The rational design of cell-culture medium originated with Harry Eagle in 1955 when he began culturing cells in what would eventually become the progenitor of Eagles Medium (1). In subsequent decades, suppliers established a commercial market for the development and supply of cell-culture media. Over the next 45 years, these suppliers brought significant innovation to this field, including introducing the first serum-free medium, pioneering the creation of new media formats, and enabling many of the current high titer cell-culture processes. As the value of products derived from mammalian cells exponentially increased, so too has the demand for medium to culture cells. Today, cell-culture media for biological manufacturing represents a sizable market of more than $500 million, but more impressive is the cumulative value of therapeutic products enabled by these reagents, which totals more than $35 billion (2). Given the importance of these reagents, major suppliers, drug manufacturers, and other biotech companies continue to make significant investments to improve their cell-culture media platforms. Despite the tremendous value created by cell-culture media and the investment poured into research and development, this field remains a rather immature territory for efficient outsourcing models.
This article addresses some of the key issues that a company needs to think about when deciding to outsource development of a cell-culture medium. An outsourcing partner who understands these issues can provide guidance that will allow for informed choices about the sponsor's project goals.

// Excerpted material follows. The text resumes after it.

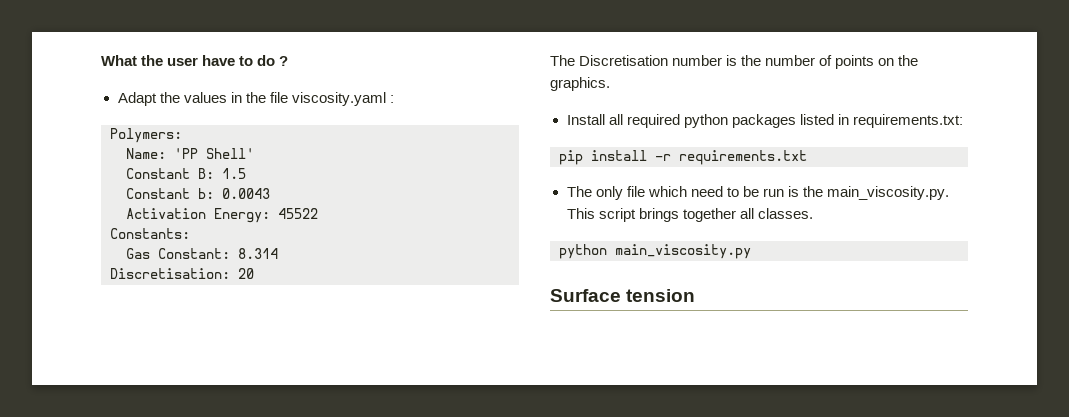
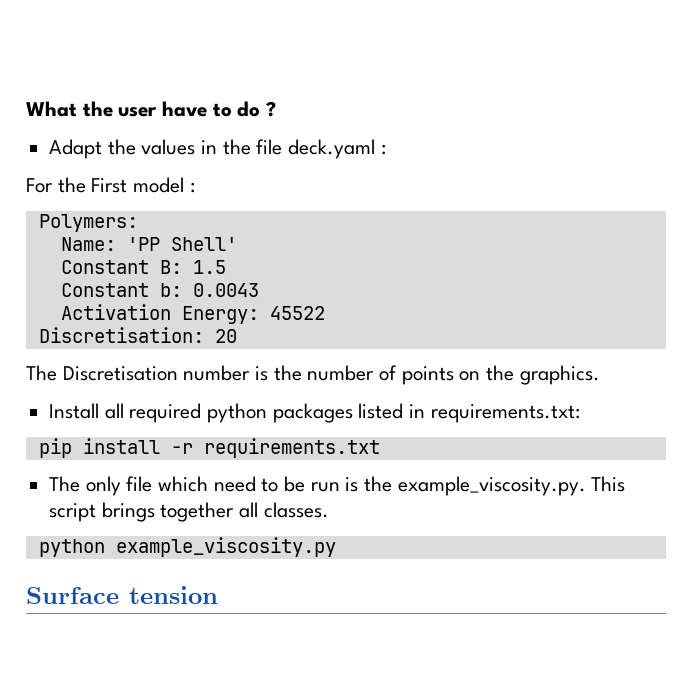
[291,92,386,106] viscosity.yaml -> [288,139,386,159] [26,177,185,193] deck.yaml : // For the First model
[110,228,190,239] [126,248,278,259] // Constants: // Gas Constant: 8.314 -> (325, 313) none
[827,186,949,200] main_viscosity.py. -> [397,476,586,496] example_viscosity.py.
[615,244,751,259] main_viscosity.py -> [115,537,336,557] example_viscosity.py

Clearly defined technical goalsThe first place to start when considering outsourcing is the technical goals of the project. Project expectations can vary widely, even among members of the same team; therefore such expectations need to be fully vetted, and priorities need to be set during the preliminary outsourcing discussions. The specified goals will ultimately define the technical approach for the project. While multiple goals can be designed into a project, budget and time constraints likely will force both parties to set priorities.
For example, a project goal might be to improve process consistency by removing undefined components (e.g., hydrolysates) from the production medium (3). If this is the case, then targeting productivity improvements should also be considered as a separate development initiative because a developer would likely use a different technical strategy for eliminating hydrolysates than they would follow for improving cell productivity. In fact, these two particular goals can appear to be competing if a cell-culture medium is not properly balanced (4). Likewise, a development project aiming to optimize a medium for a specific clone will look significantly different from a project where the primary technical goal is to develop a platform medium that works across multiple products and multiple clones. In the latter case, a developer is often faced with selecting criteria that work best across multiple clones at the sacrifice of performance of any single clone.
In defining the overall technical goals, it is important to understand the starting point for development, not only in terms of the medium one is starting with, but also in terms of the quality of the cell line and the expected yield. Regarding the medium, the goals one sets for optimizing an in-house medium that one has worked with for several years will likely be much more specific compared with a vendor's catalog product that has been minimally optimized. Likewise, the technical approach for a robust cell line with expected high yields will not be the same as a project designed to salvage a low-producing cell line where any improvement will be welcomed. The factors described above relating to the medium starting point and the quality of the cells (as well as the expected yield) will determine how substantial a development effort is needed (and therefore the time and cost of the program).